What to do:
(1) In the account, how old was the writer when coming home from the tour of duty during Operation Desert Storm?
(2) Rewrite the account's passage starting with "I didn’t know" and going on through "I attempted suicide.", swapping "movies" for "films".

======== Document text ========

I didn’t know Robin Williams. I don’t know his family. I don’t know what he liked to eat, where he lived, or what kind of car he drove. I know that I enjoyed watching his movies; but I don’t know what he enjoyed. I know that he made me laugh, and cry; but I couldn’t tell you what made him laugh or cry. And I know that he struggled with depression, although I don’t know what kind of depression or how he actually felt.

I can only tell you how I feel; and how I felt – when I attempted suicide. 

I was 19 and just coming home from my tour of duty during Operation Desert Storm. I was happy to be home with my family and enjoyed the time I got to spend with them after being away. After a few weeks, everyone went back to work, and I suddenly felt like I didn’t fit in anywhere. I couldn’t adjust to life back home. I was panicked every second of the day, afraid to leave the house. I would go weeks at a time without showering. I was depressed, but I didn’t really know it; I didn’t understand it.

======== Dataset ========

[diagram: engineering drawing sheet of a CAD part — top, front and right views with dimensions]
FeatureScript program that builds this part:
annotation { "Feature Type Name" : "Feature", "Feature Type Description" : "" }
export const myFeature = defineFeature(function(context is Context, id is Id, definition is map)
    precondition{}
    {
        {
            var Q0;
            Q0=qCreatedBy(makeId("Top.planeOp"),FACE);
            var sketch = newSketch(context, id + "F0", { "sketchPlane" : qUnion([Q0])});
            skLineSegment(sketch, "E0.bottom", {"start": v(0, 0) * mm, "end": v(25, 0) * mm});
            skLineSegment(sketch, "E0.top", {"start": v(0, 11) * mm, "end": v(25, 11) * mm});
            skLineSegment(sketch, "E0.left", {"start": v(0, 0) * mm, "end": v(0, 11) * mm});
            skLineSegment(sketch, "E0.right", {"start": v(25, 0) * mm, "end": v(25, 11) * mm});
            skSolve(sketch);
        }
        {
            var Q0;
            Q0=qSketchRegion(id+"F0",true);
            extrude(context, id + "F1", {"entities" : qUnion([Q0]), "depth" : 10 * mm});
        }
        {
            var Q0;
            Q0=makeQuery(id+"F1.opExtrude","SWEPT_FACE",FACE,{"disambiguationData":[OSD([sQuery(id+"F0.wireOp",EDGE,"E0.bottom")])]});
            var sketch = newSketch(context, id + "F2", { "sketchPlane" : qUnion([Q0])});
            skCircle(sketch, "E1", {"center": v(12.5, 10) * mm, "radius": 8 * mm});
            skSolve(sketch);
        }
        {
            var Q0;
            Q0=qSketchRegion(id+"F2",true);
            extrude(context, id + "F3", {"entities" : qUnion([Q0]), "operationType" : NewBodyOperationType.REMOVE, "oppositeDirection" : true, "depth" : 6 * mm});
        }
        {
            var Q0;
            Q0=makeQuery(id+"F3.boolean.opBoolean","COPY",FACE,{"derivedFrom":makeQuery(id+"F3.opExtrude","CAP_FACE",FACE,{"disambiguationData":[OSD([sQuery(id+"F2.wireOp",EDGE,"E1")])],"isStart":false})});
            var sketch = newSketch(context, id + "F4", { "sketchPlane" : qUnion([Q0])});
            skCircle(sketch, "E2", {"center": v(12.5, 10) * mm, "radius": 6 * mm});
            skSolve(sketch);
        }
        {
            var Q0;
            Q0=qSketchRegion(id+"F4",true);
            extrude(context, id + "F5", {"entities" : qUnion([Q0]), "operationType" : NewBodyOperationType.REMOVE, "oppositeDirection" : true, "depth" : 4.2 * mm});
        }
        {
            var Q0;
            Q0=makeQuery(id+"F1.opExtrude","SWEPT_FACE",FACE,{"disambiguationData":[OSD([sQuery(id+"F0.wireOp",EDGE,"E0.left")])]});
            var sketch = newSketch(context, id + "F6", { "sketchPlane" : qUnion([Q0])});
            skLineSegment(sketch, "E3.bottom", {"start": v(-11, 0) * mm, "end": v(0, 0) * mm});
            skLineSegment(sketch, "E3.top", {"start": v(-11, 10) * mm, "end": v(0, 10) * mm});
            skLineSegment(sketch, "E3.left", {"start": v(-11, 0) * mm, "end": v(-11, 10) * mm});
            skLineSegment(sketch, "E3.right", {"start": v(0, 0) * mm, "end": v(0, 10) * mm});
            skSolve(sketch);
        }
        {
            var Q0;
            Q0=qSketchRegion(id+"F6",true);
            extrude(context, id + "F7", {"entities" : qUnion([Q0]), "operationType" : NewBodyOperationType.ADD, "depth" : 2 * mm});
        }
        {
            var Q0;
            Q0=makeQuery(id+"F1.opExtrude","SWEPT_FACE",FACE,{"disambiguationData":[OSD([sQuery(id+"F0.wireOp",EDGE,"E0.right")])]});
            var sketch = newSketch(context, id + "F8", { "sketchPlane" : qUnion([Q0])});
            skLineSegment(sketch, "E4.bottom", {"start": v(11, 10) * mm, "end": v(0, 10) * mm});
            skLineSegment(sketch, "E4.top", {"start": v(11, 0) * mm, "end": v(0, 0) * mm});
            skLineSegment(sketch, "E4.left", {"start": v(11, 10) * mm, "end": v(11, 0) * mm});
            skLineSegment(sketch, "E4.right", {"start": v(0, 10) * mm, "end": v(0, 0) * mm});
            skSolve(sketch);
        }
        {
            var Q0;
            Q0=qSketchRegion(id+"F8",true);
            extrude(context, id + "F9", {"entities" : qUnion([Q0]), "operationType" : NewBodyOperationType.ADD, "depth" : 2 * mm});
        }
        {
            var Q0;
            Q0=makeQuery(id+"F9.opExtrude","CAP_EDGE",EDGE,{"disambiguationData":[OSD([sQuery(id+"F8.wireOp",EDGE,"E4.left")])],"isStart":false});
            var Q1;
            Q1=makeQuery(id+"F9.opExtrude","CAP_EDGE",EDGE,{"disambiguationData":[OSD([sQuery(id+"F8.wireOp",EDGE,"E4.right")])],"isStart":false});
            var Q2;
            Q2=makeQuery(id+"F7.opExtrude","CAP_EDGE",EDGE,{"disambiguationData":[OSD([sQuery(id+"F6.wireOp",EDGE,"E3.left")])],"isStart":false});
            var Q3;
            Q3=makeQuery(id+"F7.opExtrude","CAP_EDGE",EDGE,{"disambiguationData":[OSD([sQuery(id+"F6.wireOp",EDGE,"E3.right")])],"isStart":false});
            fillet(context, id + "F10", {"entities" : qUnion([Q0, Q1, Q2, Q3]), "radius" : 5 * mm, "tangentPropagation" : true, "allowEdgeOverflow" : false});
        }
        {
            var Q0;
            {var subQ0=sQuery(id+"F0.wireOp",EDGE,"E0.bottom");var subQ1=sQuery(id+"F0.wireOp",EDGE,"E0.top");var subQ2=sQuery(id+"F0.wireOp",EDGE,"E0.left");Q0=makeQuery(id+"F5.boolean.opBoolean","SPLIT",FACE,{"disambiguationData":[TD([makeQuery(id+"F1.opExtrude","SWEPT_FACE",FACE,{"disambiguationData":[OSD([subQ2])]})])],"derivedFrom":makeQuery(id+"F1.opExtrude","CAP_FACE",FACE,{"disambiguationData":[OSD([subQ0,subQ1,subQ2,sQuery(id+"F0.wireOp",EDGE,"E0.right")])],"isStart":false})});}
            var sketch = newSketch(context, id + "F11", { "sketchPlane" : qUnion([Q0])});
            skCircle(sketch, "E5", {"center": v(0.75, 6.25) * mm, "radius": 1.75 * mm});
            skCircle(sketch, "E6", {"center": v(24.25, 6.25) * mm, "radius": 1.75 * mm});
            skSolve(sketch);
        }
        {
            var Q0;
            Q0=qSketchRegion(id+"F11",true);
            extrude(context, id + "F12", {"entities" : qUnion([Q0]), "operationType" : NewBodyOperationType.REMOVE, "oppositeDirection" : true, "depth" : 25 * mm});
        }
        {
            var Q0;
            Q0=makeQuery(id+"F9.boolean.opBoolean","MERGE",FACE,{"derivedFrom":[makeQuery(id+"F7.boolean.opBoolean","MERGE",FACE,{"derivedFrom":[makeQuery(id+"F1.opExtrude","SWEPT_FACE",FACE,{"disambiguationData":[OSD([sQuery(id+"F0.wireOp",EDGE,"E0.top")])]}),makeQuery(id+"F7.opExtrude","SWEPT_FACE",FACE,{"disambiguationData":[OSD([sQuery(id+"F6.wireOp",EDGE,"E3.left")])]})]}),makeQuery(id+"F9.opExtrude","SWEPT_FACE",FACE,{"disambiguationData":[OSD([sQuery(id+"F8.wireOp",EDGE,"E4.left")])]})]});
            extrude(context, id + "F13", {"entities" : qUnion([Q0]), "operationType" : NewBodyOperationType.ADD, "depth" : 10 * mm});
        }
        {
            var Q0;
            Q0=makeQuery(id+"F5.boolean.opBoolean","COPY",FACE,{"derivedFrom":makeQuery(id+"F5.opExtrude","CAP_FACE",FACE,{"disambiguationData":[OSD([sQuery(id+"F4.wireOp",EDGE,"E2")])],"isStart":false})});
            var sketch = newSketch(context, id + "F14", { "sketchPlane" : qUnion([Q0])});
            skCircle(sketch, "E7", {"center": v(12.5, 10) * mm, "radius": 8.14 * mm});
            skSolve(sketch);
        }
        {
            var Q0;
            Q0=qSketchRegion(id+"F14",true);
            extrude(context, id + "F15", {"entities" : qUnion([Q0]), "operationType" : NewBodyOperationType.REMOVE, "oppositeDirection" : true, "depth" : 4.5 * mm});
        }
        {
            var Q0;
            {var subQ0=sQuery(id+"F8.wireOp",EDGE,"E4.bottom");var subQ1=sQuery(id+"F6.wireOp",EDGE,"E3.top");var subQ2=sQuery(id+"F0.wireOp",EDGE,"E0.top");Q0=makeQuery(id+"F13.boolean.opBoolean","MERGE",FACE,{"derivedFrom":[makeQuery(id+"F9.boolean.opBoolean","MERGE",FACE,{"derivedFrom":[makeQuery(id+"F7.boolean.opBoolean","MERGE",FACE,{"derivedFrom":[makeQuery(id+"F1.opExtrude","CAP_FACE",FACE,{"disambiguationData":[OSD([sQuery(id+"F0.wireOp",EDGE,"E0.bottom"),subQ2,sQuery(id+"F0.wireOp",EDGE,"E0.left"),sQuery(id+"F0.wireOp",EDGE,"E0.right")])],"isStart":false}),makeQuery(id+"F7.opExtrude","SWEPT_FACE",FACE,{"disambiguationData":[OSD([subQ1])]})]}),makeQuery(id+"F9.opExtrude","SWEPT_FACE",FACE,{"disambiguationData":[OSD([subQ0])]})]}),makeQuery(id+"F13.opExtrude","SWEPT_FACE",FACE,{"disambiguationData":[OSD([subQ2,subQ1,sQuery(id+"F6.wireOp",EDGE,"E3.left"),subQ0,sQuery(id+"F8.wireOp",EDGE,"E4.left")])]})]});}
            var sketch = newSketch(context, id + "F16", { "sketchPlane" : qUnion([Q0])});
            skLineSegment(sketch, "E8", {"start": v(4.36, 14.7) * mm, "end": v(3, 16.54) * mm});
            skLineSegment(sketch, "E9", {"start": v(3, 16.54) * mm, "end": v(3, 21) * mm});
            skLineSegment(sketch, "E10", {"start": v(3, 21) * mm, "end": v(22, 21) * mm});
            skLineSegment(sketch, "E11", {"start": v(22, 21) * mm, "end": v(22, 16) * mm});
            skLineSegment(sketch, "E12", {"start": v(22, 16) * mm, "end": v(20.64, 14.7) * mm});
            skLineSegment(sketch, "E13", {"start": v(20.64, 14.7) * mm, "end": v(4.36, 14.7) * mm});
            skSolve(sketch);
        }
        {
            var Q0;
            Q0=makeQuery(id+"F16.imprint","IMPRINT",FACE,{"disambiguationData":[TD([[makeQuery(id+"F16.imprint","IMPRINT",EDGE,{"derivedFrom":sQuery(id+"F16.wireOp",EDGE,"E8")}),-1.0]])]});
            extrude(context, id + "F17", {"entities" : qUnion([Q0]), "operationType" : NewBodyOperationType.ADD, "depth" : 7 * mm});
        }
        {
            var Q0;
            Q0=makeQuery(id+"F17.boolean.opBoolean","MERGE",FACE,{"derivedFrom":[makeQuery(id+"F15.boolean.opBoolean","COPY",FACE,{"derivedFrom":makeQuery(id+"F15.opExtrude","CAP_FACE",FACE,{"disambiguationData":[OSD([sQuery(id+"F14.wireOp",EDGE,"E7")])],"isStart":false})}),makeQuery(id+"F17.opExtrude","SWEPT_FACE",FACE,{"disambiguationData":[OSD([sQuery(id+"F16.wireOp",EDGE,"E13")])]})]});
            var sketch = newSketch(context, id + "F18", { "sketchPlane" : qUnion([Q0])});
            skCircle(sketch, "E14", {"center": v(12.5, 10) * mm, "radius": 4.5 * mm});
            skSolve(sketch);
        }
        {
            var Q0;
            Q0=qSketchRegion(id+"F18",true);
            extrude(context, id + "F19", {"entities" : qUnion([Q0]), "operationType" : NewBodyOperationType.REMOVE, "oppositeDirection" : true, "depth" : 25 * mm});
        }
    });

========

Numbered responses:
(1) 19

(2)
I didn’t know Robin Williams. I don’t know his family. I don’t know what he liked to eat, where he lived, or what kind of car he drove. I know that I enjoyed watching his films; but I don’t know what he enjoyed. I know that he made me laugh, and cry; but I couldn’t tell you what made him laugh or cry. And I know that he struggled with depression, although I don’t know what kind of depression or how he actually felt.

I can only tell you how I feel; and how I felt – when I attempted suicide.